Dear Diary,
A recent visit to Zambia made me realise that the HIV/AIDS situation is not much different, except that in South Africa there are more resources for addressing the pandemic.
Then why, even in the face of financial adversity, does Zambia seem to demonstrate so much more commitment to tackling AIDS than my own country?
A trip to Chawama Health Centre, a public facility south of the capital, Lusaka, answered this question.
The clinic's rundown appearance created the impression that it was as uneventful as the traders struggling to sell their wares at the nearby market, but this changed when I met the resident healthcare workers, who were still able to uphold their oath of preserving life in spite of being understaffed and overworked.
Carrying the additional burden of being situated in a high-risk malaria zone, Chawama's anti-AIDS intentions were illustrated by a poster in one of the cramped HIV voluntary counselling and testing (VCT) rooms, which read: "Antiretroviral therapy (ART) is Achievable + Realistic + Time-bound".
Simple yet powerful, the motto was one that could definitely be followed by the South African government, whose political will only ever gained momentum when it was threatened with losing voter support at election time.

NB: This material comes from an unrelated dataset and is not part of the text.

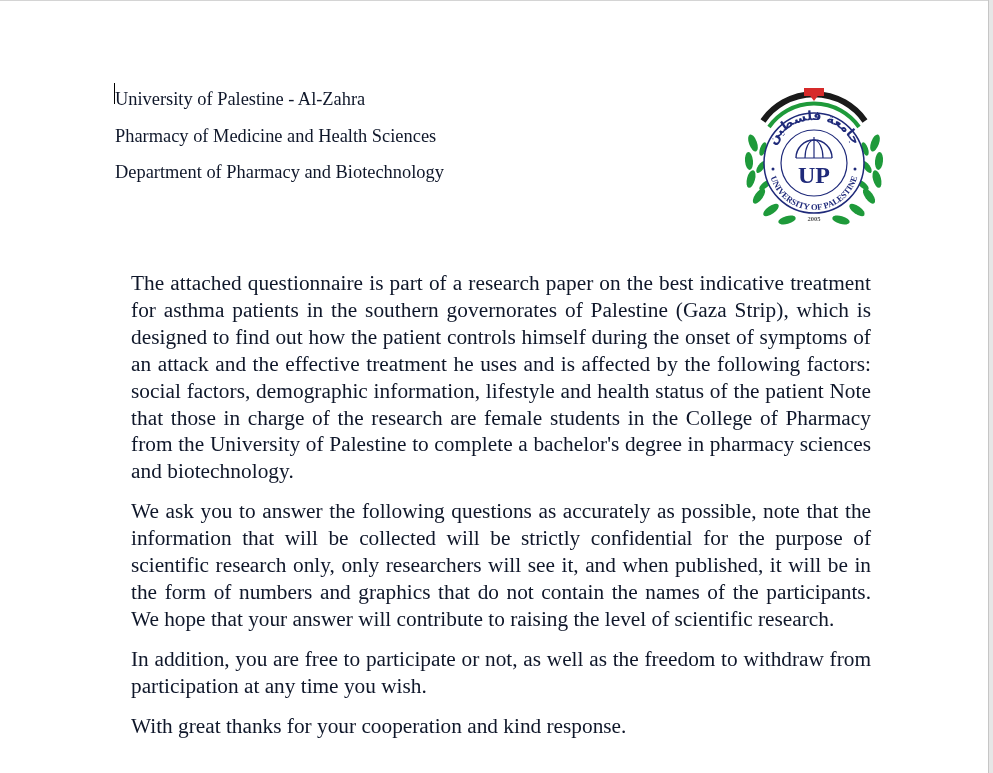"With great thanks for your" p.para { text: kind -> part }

Senior Chawama staff escorted me through the various departments, explaining the successes as well as the hurdles it experienced while attempting to educate individuals and couples about the importance of VCT.

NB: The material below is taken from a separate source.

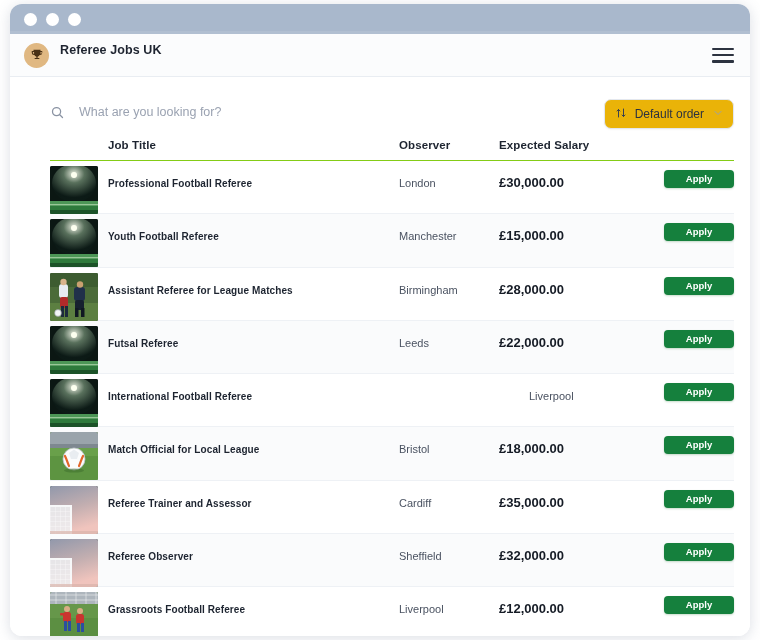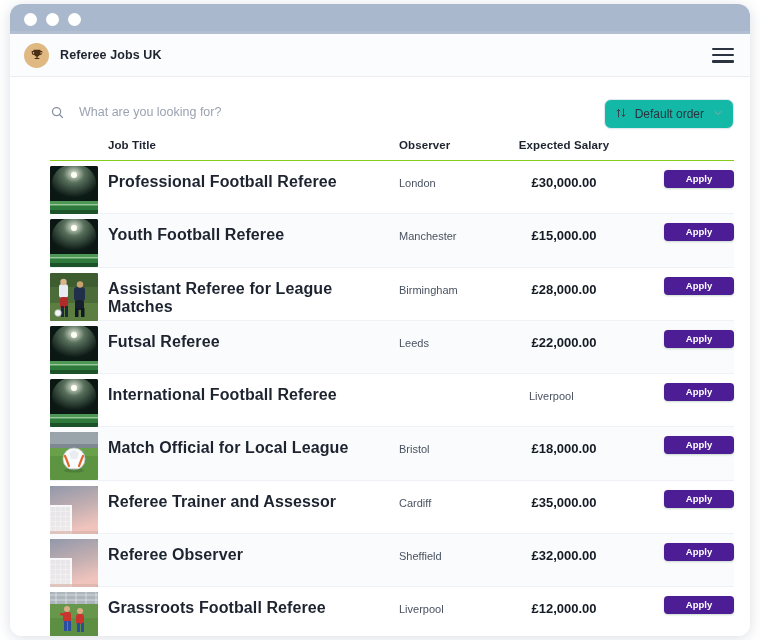"Referee Jobs UK" .brand { align-items: center -> none }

With a total of just 30 beds - 10 for men, 10 for women and 10 for children - it's hard to imagine that there would be any success stories coming out of this place.
However, midwife Ann Mwape told me ARVs were daily administered to six newborn babies and, despite the obstacle of stigma, prevention of mother-to-child transmission programmes were making strides.

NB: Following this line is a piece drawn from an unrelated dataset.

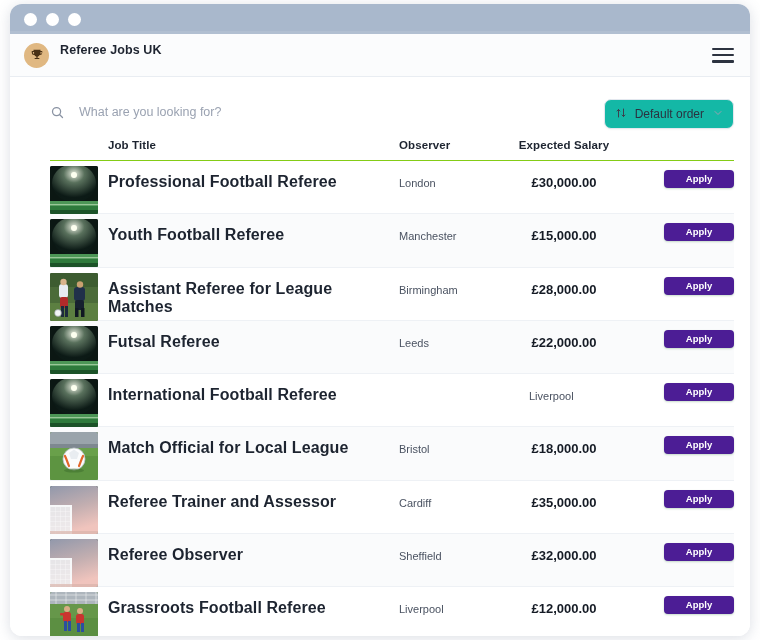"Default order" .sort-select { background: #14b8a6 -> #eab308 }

Of course, there were still the usual hiccups, like monitoring mothers and babies who were unable to afford the travel costs of follow-up visits.
"For this a mobile team is dispatched daily to various community centres within reasonable walking distance for our mothers. The outreach service also helps to alleviate congestion at the clinic," Mwape said.
In South Africa I was spoiled for choice when it came to healthcare, and I found myself humbled by the almost desperate situation of my HIV-positive Zambian counterparts.
While trying to uncover what made Chawama unique, I realised that the answer had been in plain view all the while - "Antiretroviral therapy (ART) is Achievable + Realistic + Time-bound".
My government has been taken to task on countless occasions over their indifference to the death of up to 600 South Africans each day from AIDS-related illnesses.
By US or British standards our public healthcare system is nothing to brag about, but compared to other African countries I can confidently say, 'we have it made'.
Yet this only seems to fuel my anger at the government. Perhaps if we were all able to look beyond our borders and cultural differences we might benefit from each other's approaches to the epidemic?
I was sorry to leave Zambia at the end of the week, because being there made me see that effective HIV/AIDS treatment strategies have everything to do with compassion and very little to do with the quantity of resources we have.